Brief
What are the lines from the top of the entries through the one with "At have have"? Write them out exactly, with no pictures.

Saved data entries
>>>

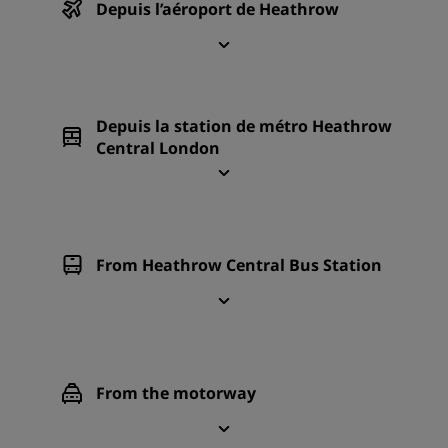
Depuis l’aéroport de Heathrow
Depuis la station de métro Heathrow
Central London
From Heathrow Central Bus Station
From the motorway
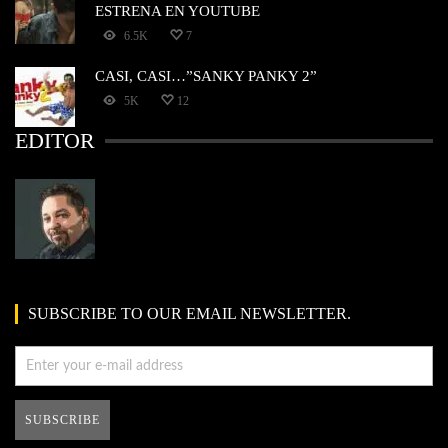
ESTRENA EN YOUTUBE
6.5K
7
CASI, CASI…”SANKY PANKY 2”
5K
12
EDITOR
SUBSCRIBE TO OUR EMAIL NEWSLETTER.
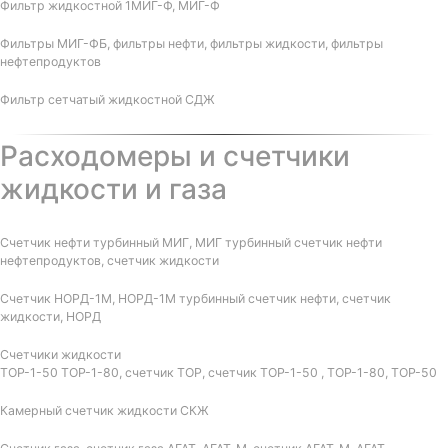
Фильтр жидкостной 1МИГ-Ф, МИГ-Ф
Фильтры МИГ-ФБ, фильтры нефти, фильтры жидкости, фильтры
нефтепродуктов
Фильтр сетчатый жидкостной СДЖ
Расходомеры и счетчики
жидкости и газа
Счетчик нефти турбинный МИГ, МИГ турбинный счетчик нефти
нефтепродуктов, счетчик жидкости
Счетчик НОРД-1М, НОРД-1М турбинный счетчик нефти, счетчик
жидкости, НОРД
Счетчики жидкости
ТОР-1-50 ТОР-1-80, счетчик ТОР, счетчик ТОР-1-50 , ТОР-1-80, ТОР-50
Камерный счетчик жидкости СКЖ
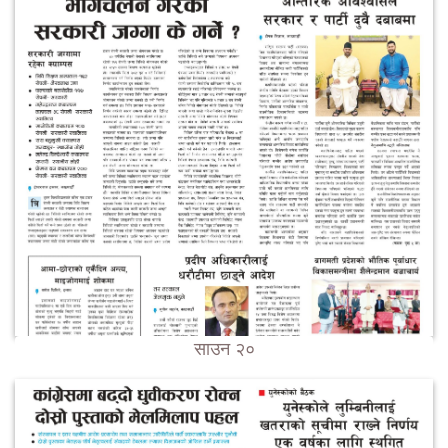
साउन २०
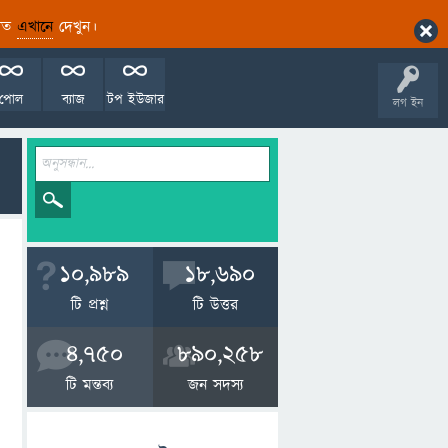
ারিত
এখানে
দেখুন।
পোল
ব্যাজ
টপ ইউজার
লগ ইন
10,989
18,690
টি প্রশ্ন
টি উত্তর
4,750
890,258
টি মন্তব্য
জন সদস্য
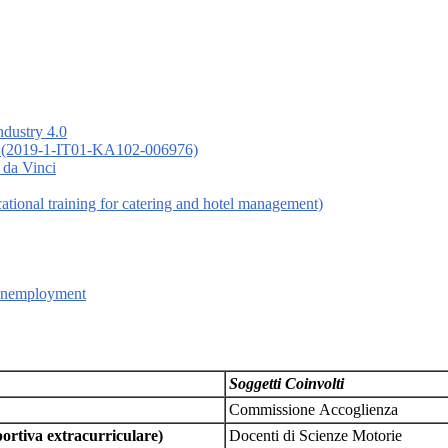
ndustry 4.0
 (2019-1-IT01-KA102-006976)
 da Vinci
nal training for catering and hotel management)
 Unemployment
Soggetti Coinvolti
Commissione Accoglienza
portiva extracurriculare)
Docenti di Scienze Motorie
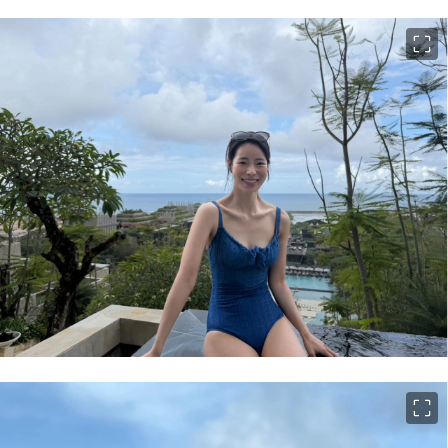
이미지 크게 보기
이미지 크게 보기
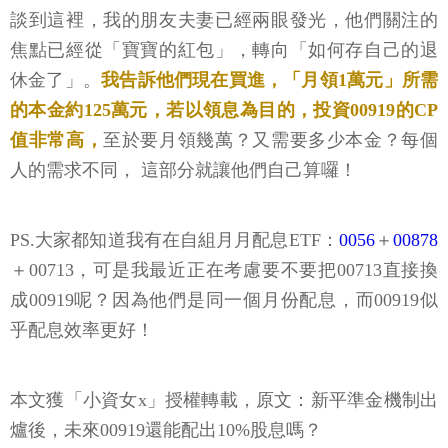
談到這裡，我的朋友夫妻已經兩眼發光，他們關注的
焦點已經從「寶寶的紅包」，轉向「如何存自己的退
休金了」。
我告訴他們現在買進，「月領1萬元」所需
的本金約125萬元，若以領息為目的，投資00919的CP
值非常高，
至於要月領幾萬？又需要多少本金？每個
人的需求不同， 這部分就讓他們自己算囉！
PS.大家都知道我有在自組月月配息ETF：
0056
＋
00878
＋00713，可是我最近正在考慮要不要把00713直接換
成00919呢？因為他們是同一個月份配息，而00919似
乎配息效率更好！
本文獲「小資女x」授權轉載，原文：新平準金機制出
爐後，未來00919還能配出10%股息嗎？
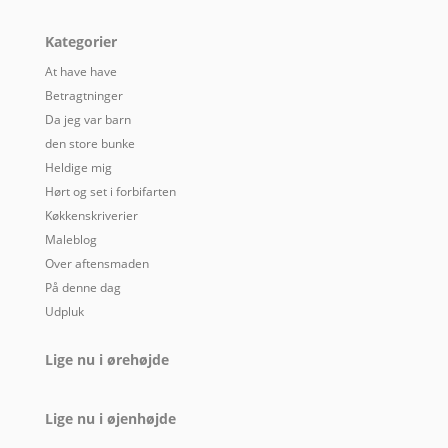
Kategorier
At have have
Betragtninger
Da jeg var barn
den store bunke
Heldige mig
Hørt og set i forbifarten
Køkkenskriverier
Maleblog
Over aftensmaden
På denne dag
Udpluk
Lige nu i ørehøjde
Lige nu i øjenhøjde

<<<

Solved problem
Depuis l’aéroport de Heathrow
Depuis la station de métro Heathrow
Central London
From Heathrow Central Bus Station
From the motorway
ESTRENA EN YOUTUBE
6.5K
7
CASI, CASI…”SANKY PANKY 2”
5K
12
EDITOR
SUBSCRIBE TO OUR EMAIL NEWSLETTER.
Фильтр жидкостной 1МИГ-Ф, МИГ-Ф
Фильтры МИГ-ФБ, фильтры нефти, фильтры жидкости, фильтры
нефтепродуктов
Фильтр сетчатый жидкостной СДЖ
Расходомеры и счетчики
жидкости и газа
Счетчик нефти турбинный МИГ, МИГ турбинный счетчик нефти
нефтепродуктов, счетчик жидкости
Счетчик НОРД-1М, НОРД-1М турбинный счетчик нефти, счетчик
жидкости, НОРД
Счетчики жидкости
ТОР-1-50 ТОР-1-80, счетчик ТОР, счетчик ТОР-1-50 , ТОР-1-80, ТОР-50
Камерный счетчик жидкости СКЖ
साउन २०
ারিত
এখানে
দেখুন।
পোল
ব্যাজ
টপ ইউজার
লগ ইন
10,989
18,690
টি প্রশ্ন
টি উত্তর
4,750
890,258
টি মন্তব্য
জন সদস্য
ndustry 4.0
 (2019-1-IT01-KA102-006976)
 da Vinci
nal training for catering and hotel management)
 Unemployment
Soggetti Coinvolti
Commissione Accoglienza
portiva extracurriculare)
Docenti di Scienze Motorie
이미지 크게 보기
이미지 크게 보기
談到這裡，我的朋友夫妻已經兩眼發光，他們關注的
焦點已經從「寶寶的紅包」，轉向「如何存自己的退
休金了」。
我告訴他們現在買進，「月領1萬元」所需
的本金約125萬元，若以領息為目的，投資00919的CP
值非常高，
至於要月領幾萬？又需要多少本金？每個
人的需求不同， 這部分就讓他們自己算囉！
PS.大家都知道我有在自組月月配息ETF：
0056
＋
00878
＋00713，可是我最近正在考慮要不要把00713直接換
成00919呢？因為他們是同一個月份配息，而00919似
乎配息效率更好！
本文獲「小資女x」授權轉載，原文：新平準金機制出
爐後，未來00919還能配出10%股息嗎？
Kategorier
At have have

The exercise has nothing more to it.